Solitude and Relationship

We spoke previously of the challenge of loneliness and how it can be made more difficult and painful from the isolation that results from the current pandemic. This situation invites us to reach out in whatever ways possible to make contact with one another. It also calls us to recognize that, for a variety of reasons, many people can become more withdrawn and unable to reach out, and need others to reach in to them.

At the same time a counterpart to and response to loneliness is what may be called solitude. We are each a unique person, and there are no carbon copies of any of us. We are also quite complex, with a vast variety of backgrounds, life-situations, experiences, reactions, thoughts, feelings, and much more. We are to a considerable extent a puzzle, a question, a mystery to ourselves, as well as to one another. Solitude, time spent quietly by oneself is a way to journey to and get in touch with our inmost self.

We have also mentioned the contrast between homelessness and homefulness with ourselves. It is easy to live on the outskirts of our lives, immersed in busyness and externals, and endlessly striving to meet the expectations of others or our society. This approach only increases our loneliness, our experience of being an absentee landlord in our own home.

Solitude, distinct from loneliness, is a time of quietness by ourselves. It may be initially uncomfortable, but if we are able to be immersed in life with awareness and openness, that time in our own company can be a time to reflect on our life, our experiences, our relationships, our place in society.

One helpful and yet possibly at first unnerving question is: “Where do you live?” We can ask this question beyond the immediate sense of our street or city location. In a conversation with my son at the age of seven, he spoke of the world inside us in terms of different towns. He spoke of happy town and excitement town and the like, with examples for each. I asked him if there was anything further, and he said that way, way at the back was love town. I suggested to him that as long as we know that there is a love town we will be alright even if we cannot always be there, but are for a time in lonely town or angry town.

This story may helpful for asking in which town we live. Is it lonely town or the town of fear or hostility or anxiety or hope or love.
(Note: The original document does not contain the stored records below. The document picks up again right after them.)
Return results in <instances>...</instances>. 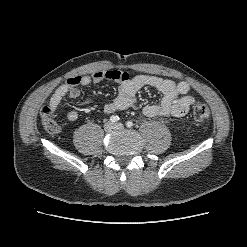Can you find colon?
Segmentation results:
<instances>
[{"instance_id": "obj_1", "label": "colon", "mask_w": 247, "mask_h": 247, "mask_svg": "<svg viewBox=\"0 0 247 247\" xmlns=\"http://www.w3.org/2000/svg\"><path fill=\"white\" fill-rule=\"evenodd\" d=\"M56 111L50 106H45L41 110V118L45 129L49 132H55L58 129L55 119ZM210 116L209 107L206 104L198 103L193 107V117L197 122H204Z\"/></svg>"}]
</instances>
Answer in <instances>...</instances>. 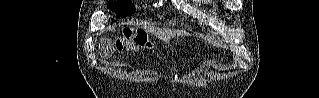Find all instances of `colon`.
<instances>
[{"mask_svg":"<svg viewBox=\"0 0 319 98\" xmlns=\"http://www.w3.org/2000/svg\"><path fill=\"white\" fill-rule=\"evenodd\" d=\"M118 50H136L142 53H149L153 45L147 33L142 29H124L122 35L116 39Z\"/></svg>","mask_w":319,"mask_h":98,"instance_id":"5ec220e1","label":"colon"}]
</instances>
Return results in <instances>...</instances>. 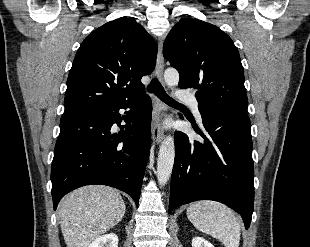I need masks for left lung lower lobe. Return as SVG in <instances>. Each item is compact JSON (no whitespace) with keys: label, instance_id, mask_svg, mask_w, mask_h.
Wrapping results in <instances>:
<instances>
[{"label":"left lung lower lobe","instance_id":"left-lung-lower-lobe-1","mask_svg":"<svg viewBox=\"0 0 310 247\" xmlns=\"http://www.w3.org/2000/svg\"><path fill=\"white\" fill-rule=\"evenodd\" d=\"M208 138L192 141L175 132V160L169 212L197 200L222 202L249 228L254 204L251 123L247 115L214 111L201 113Z\"/></svg>","mask_w":310,"mask_h":247}]
</instances>
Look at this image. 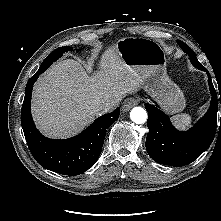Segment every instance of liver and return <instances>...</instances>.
I'll return each instance as SVG.
<instances>
[{
  "label": "liver",
  "mask_w": 221,
  "mask_h": 221,
  "mask_svg": "<svg viewBox=\"0 0 221 221\" xmlns=\"http://www.w3.org/2000/svg\"><path fill=\"white\" fill-rule=\"evenodd\" d=\"M140 88L138 73L124 63L115 45L103 53L92 76L72 59L57 63L42 75L34 86L32 115L46 136L66 138L104 113L99 106L102 100L121 99Z\"/></svg>",
  "instance_id": "obj_1"
}]
</instances>
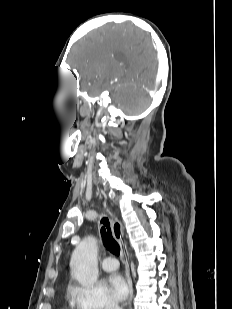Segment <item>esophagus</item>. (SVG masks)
I'll list each match as a JSON object with an SVG mask.
<instances>
[{"label":"esophagus","mask_w":232,"mask_h":309,"mask_svg":"<svg viewBox=\"0 0 232 309\" xmlns=\"http://www.w3.org/2000/svg\"><path fill=\"white\" fill-rule=\"evenodd\" d=\"M112 232L114 238L119 242L122 250V256L125 263V270H126V279L129 286V297H128V306L131 305L132 298H133V284L130 274V266H129V258L127 256V248L126 243L124 240V230L123 226L120 221L114 220L112 222Z\"/></svg>","instance_id":"1"}]
</instances>
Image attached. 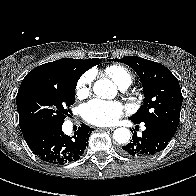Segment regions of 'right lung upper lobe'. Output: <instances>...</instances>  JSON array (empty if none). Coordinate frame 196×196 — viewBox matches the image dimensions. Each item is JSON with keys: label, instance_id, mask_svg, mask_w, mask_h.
<instances>
[{"label": "right lung upper lobe", "instance_id": "cb5924a9", "mask_svg": "<svg viewBox=\"0 0 196 196\" xmlns=\"http://www.w3.org/2000/svg\"><path fill=\"white\" fill-rule=\"evenodd\" d=\"M99 59H72V58H63L56 60L54 62L45 63L34 68L30 71L25 78L23 79L21 86L24 84L44 77L48 75H71L80 78V76L90 69L91 67L100 63ZM20 86V87H21ZM30 133H23V136L26 137Z\"/></svg>", "mask_w": 196, "mask_h": 196}]
</instances>
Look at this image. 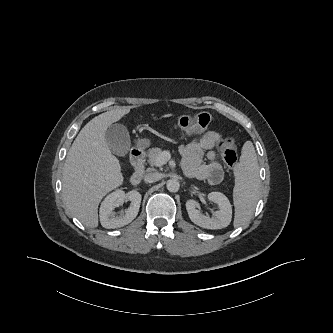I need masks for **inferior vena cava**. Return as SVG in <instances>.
Masks as SVG:
<instances>
[{"label": "inferior vena cava", "instance_id": "602c4592", "mask_svg": "<svg viewBox=\"0 0 333 333\" xmlns=\"http://www.w3.org/2000/svg\"><path fill=\"white\" fill-rule=\"evenodd\" d=\"M162 178V174L158 172H149L145 175L144 181L146 183H153Z\"/></svg>", "mask_w": 333, "mask_h": 333}]
</instances>
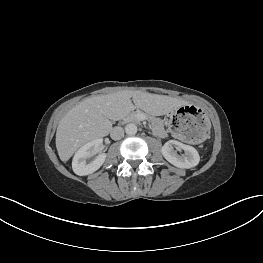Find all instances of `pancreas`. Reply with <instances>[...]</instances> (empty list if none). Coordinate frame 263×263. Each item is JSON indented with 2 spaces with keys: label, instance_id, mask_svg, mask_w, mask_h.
<instances>
[{
  "label": "pancreas",
  "instance_id": "pancreas-1",
  "mask_svg": "<svg viewBox=\"0 0 263 263\" xmlns=\"http://www.w3.org/2000/svg\"><path fill=\"white\" fill-rule=\"evenodd\" d=\"M138 114H144V113L140 110L132 111L124 117V121L138 122L139 121V119L137 117ZM144 115L151 122L153 133L156 135H159L164 129L163 128V121L160 120L159 118H155V117L150 116L148 114H144Z\"/></svg>",
  "mask_w": 263,
  "mask_h": 263
}]
</instances>
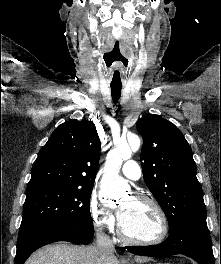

Do we move among different towns, or are we stuck, so to speak, in one of them. In what town would we like to make our home, and how do we get there? What is the deepest place in us, and are we there seldom or often.

If we try to spend some quiet time by ourselves, we may at first feel uncomfortable. We may recognize that we are in fact living most of the time in hurt or fear or angry town. I think that these are part of all our experiences. At the same time, we may also gradually be aware of something in us that is deeper than all of these feelings. It is who we are beneath and beyond and more than these. We may also sense that this is a place of sacredness and worth, even if we are seldom there. And it is our real home.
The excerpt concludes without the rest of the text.